#### Passage provided:
Showing posts with label lemons. Show all posts
Showing posts with label lemons. Show all posts

Friday, January 1, 2021

Persnickety Lemon moves from a condo to a house

 

I bought a lemon tree this past spring and set it on my condo balcony where it grew taller and and blossomed. It wasn't thrilled when I brought it inside just before the first frost. I noticed it was beset with white fly, and so sprayed it with sulfur in my condo bathtub. Twice. It protested. 

Then I protested, deciding condo life was not for me for a myriad of reasons. My brother M. didn't seem surprised when I told him. "You need dirt," he said. My daughter C. said that I was one of those people who just need to be "in charge of my shit." Okay. 

So Persnickety Lemon and I moved. Moving is never fun. Moving during a pandemic is fraught with complications.

I stood on the balcony while the movers took everything away. I opened all the windows in the new house while the movers brought the things inside. Persnickety Lemon does not have a parka and was not happy about the open windows on moving day. Or the open windows the day the painters came.

I am not happy that my furniture is way too big for this little 1950s house and that the dining room table fills the whole main room and the only place for a couch is in the basement. But I'm going to make some changes. And Persnickety Lemon is going to get some new leaves.

#### Data for analysis:

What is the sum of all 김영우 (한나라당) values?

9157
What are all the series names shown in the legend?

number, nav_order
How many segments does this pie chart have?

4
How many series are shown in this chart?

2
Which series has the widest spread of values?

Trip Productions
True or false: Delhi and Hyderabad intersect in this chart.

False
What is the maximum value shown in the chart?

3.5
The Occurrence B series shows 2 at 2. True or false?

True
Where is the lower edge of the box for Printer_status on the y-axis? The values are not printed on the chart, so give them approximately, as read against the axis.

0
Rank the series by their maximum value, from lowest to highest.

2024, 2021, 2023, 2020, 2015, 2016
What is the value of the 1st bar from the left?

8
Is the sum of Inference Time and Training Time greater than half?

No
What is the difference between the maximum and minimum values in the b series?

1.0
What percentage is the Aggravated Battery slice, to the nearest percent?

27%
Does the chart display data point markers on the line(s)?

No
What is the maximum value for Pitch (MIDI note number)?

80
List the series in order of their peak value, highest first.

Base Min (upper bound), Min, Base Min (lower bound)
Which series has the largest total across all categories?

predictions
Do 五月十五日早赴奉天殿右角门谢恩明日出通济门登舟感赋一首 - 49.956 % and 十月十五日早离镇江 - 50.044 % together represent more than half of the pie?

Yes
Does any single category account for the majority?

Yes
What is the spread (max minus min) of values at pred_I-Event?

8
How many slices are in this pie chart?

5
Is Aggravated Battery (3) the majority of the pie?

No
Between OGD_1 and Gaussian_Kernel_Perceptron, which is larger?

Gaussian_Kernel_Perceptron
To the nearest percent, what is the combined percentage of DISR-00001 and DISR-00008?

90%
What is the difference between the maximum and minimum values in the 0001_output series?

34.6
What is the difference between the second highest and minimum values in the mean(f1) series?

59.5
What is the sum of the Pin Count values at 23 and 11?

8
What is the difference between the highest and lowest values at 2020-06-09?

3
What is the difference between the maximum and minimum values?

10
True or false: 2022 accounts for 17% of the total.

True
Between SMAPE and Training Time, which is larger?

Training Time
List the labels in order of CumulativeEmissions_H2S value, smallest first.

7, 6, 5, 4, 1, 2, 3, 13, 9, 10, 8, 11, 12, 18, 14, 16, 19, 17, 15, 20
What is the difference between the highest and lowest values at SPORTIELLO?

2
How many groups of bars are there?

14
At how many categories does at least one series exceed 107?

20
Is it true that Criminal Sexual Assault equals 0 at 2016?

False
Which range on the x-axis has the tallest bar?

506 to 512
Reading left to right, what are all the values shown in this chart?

#### Your instructions:
From the lemon tree post above, copy out word for word the text between "I am not happy" and "some new leaves.", inclusive.

#### Output below:
I am not happy that my furniture is way too big for this little 1950s house and that the dining room table fills the whole main room and the only place for a couch is in the basement. But I'm going to make some changes. And Persnickety Lemon is going to get some new leaves.